- WORK ITEM: An identical copy of all records below is to be written out.

[Saved entries]
--- START ---
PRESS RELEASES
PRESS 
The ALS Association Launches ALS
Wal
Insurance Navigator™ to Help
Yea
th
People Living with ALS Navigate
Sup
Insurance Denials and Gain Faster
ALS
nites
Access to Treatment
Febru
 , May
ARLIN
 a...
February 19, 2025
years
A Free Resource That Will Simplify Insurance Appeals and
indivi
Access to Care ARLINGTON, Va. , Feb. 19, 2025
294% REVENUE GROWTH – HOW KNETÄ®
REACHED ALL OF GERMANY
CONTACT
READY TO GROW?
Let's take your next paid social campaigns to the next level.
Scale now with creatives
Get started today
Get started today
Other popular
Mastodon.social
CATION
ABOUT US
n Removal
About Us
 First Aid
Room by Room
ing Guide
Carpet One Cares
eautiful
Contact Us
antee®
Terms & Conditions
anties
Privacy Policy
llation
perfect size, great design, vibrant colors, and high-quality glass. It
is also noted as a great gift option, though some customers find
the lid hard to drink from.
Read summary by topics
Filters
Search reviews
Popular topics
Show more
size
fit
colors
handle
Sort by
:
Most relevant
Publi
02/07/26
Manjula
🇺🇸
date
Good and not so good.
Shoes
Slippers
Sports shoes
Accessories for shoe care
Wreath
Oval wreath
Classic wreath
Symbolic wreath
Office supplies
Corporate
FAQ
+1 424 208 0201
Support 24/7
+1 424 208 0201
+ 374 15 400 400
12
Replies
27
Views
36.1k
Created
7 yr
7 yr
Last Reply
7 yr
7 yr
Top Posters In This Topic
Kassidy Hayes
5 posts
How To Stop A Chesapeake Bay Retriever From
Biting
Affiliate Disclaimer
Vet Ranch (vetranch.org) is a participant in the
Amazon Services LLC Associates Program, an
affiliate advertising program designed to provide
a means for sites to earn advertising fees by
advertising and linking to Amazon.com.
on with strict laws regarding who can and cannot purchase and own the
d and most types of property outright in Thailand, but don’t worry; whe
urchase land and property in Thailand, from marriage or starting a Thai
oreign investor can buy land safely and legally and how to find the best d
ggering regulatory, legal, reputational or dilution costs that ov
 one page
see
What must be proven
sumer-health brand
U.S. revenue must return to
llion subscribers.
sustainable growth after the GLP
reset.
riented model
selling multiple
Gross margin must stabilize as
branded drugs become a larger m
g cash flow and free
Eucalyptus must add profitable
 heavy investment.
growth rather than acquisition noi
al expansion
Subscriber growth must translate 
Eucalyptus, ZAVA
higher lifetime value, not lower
--- END ---
- PROBLEM SOLUTION:
PRESS RELEASES
PRESS 
The ALS Association Launches ALS
Wal
Insurance Navigator™ to Help
Yea
th
People Living with ALS Navigate
Sup
Insurance Denials and Gain Faster
ALS
nites
Access to Treatment
Febru
 , May
ARLIN
 a...
February 19, 2025
years
A Free Resource That Will Simplify Insurance Appeals and
indivi
Access to Care ARLINGTON, Va. , Feb. 19, 2025
294% REVENUE GROWTH – HOW KNETÄ®
REACHED ALL OF GERMANY
CONTACT
READY TO GROW?
Let's take your next paid social campaigns to the next level.
Scale now with creatives
Get started today
Get started today
Other popular
Mastodon.social
CATION
ABOUT US
n Removal
About Us
 First Aid
Room by Room
ing Guide
Carpet One Cares
eautiful
Contact Us
antee®
Terms & Conditions
anties
Privacy Policy
llation
perfect size, great design, vibrant colors, and high-quality glass. It
is also noted as a great gift option, though some customers find
the lid hard to drink from.
Read summary by topics
Filters
Search reviews
Popular topics
Show more
size
fit
colors
handle
Sort by
:
Most relevant
Publi
02/07/26
Manjula
🇺🇸
date
Good and not so good.
Shoes
Slippers
Sports shoes
Accessories for shoe care
Wreath
Oval wreath
Classic wreath
Symbolic wreath
Office supplies
Corporate
FAQ
+1 424 208 0201
Support 24/7
+1 424 208 0201
+ 374 15 400 400
12
Replies
27
Views
36.1k
Created
7 yr
7 yr
Last Reply
7 yr
7 yr
Top Posters In This Topic
Kassidy Hayes
5 posts
How To Stop A Chesapeake Bay Retriever From
Biting
Affiliate Disclaimer
Vet Ranch (vetranch.org) is a participant in the
Amazon Services LLC Associates Program, an
affiliate advertising program designed to provide
a means for sites to earn advertising fees by
advertising and linking to Amazon.com.
on with strict laws regarding who can and cannot purchase and own the
d and most types of property outright in Thailand, but don’t worry; whe
urchase land and property in Thailand, from marriage or starting a Thai
oreign investor can buy land safely and legally and how to find the best d
ggering regulatory, legal, reputational or dilution costs that ov
 one page
see
What must be proven
sumer-health brand
U.S. revenue must return to
llion subscribers.
sustainable growth after the GLP
reset.
riented model
selling multiple
Gross margin must stabilize as
branded drugs become a larger m
g cash flow and free
Eucalyptus must add profitable
 heavy investment.
growth rather than acquisition noi
al expansion
Subscriber growth must translate 
Eucalyptus, ZAVA
higher lifetime value, not lower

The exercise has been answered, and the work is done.